Claims What is claimed is:

1. A method of removing a coating of a substrate, comprising:

a) providing a substrate, the substrate comprising a feature on a surface of the substrate, wherein the surface of the feature has a coating;

b) imaging the surface of the substrate to provide information about the feature;

c) removing a portion of the coating of the surface of the feature by a laser source;

d) imaging the surface of the substrate to provide information about a coating thickness of the coating of the surface of the feature;

e) calculating a boundary between a first area comprising the coating and a second area with the coating substantially removed;

f) removing a portion of the coating in the first area within the boundary using a laser source; and

repeating the steps of d), e), and f) until the coating of the feature is substantially removed.

2. The method of claim 1 further comprising using the boundaries to determine which areas of the substrate to subject to laser.

3. The method of claim 1 where information about the feature includes a location of the feature.

4. The method of claim 1 where information about the feature includes a contour of the feature.

5. The method of claim 1 where information about the feature includes X, Y, and yaw information.

6. The method of claim 5 where information about the feature further includes Z and pitch and roll information

7. The method of claim 1 wherein the boundaries are determined by difference in color between the first and second areas.

┄┄┄┄┄┄

[Brief 1]
Using the patent claims on laser coating removal, decide whether each statement agrees with them: (a) the coating is taken off with a laser source; (b) steps d), e), and f) are carried out a single time; (c) in claim 7, the boundaries are set by a difference in texture between the two areas. For each, answer yes or no and quote the deciding words.
[Brief 2]
Continue the patent claims on laser coating removal, starting after claim 7.

[Source material]
┄┄┄┄┄┄

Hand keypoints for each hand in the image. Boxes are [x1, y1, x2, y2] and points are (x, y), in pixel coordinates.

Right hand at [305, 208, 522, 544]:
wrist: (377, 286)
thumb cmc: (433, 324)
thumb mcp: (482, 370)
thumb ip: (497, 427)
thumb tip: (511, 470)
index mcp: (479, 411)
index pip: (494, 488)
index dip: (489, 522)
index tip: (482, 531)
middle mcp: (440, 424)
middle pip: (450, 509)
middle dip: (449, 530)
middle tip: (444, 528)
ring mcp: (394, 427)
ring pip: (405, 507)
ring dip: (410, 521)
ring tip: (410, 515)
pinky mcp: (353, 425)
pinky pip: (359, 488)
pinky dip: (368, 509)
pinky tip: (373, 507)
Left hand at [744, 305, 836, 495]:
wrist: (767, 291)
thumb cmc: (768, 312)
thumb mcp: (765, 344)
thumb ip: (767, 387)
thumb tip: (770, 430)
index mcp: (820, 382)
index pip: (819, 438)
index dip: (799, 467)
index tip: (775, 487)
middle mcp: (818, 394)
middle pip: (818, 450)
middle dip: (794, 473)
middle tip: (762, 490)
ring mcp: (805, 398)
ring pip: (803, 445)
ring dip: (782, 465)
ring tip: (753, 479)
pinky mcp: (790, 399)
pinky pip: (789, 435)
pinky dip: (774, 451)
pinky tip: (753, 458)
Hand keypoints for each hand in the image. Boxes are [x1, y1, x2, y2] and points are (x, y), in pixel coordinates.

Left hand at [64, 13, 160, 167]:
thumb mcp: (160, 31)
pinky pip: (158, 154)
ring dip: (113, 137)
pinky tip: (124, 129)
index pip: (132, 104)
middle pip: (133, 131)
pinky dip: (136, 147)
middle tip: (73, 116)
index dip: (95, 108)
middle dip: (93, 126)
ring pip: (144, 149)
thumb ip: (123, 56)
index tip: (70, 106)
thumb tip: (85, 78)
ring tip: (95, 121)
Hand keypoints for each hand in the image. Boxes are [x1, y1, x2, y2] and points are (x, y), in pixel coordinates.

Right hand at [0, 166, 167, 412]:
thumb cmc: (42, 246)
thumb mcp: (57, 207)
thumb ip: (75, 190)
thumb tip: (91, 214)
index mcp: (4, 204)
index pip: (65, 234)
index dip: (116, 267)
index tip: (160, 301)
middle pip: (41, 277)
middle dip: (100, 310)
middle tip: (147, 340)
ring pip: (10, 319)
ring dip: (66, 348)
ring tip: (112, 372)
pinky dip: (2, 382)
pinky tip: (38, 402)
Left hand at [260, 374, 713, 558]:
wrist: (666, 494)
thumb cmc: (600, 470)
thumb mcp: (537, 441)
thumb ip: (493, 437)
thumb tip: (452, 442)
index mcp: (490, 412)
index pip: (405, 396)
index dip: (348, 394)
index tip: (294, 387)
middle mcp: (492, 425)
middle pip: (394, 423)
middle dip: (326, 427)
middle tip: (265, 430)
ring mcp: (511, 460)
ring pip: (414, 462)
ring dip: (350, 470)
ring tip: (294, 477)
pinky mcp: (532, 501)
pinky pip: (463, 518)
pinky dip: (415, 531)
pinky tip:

┄┄┄┄┄┄

[Task output 1]
(a) Yes: "removing a portion of the coating of the surface of the feature by a laser source"
(b) No: "repeating the steps of d), e), and f) until the coating of the feature is substantially removed."
(c) No: "the boundaries are determined by difference in color between the first and second areas."

[Task output 2]
8 The method of claim 1 wherein the substrate is a turbine blade.

9. The method of claim 1 wherein the coating comprises a thermal barrier layer coating.

10. The method of claim 1 wherein the laser source is a YAG laser.

11. The method of claim 1 further comprising calculating a contour of the feature, wherein the contour include information about the boundary between the first area and the second area, and aligning the contour with the substrate before removing a portion of the coating in the first area within the boundary using a laser source.

12. The method of claim 1 wherein the feature is a slot or cavity.

13. The method of claim 12 wherein the feature has length of between 1 mm and 10 mm.

14. The method of claim 1 wherein imaging the surface of the substrate does not require contact with the substrate.

15. The method of claim 1 wherein the steps of d), e), and f) are repeated between 5 and 10 times until the coating of the feature is substantially removed.

16. The method of claim 1 where the imaging is performed by a laser.

17. A turbine blade subjected to the method of claim 1.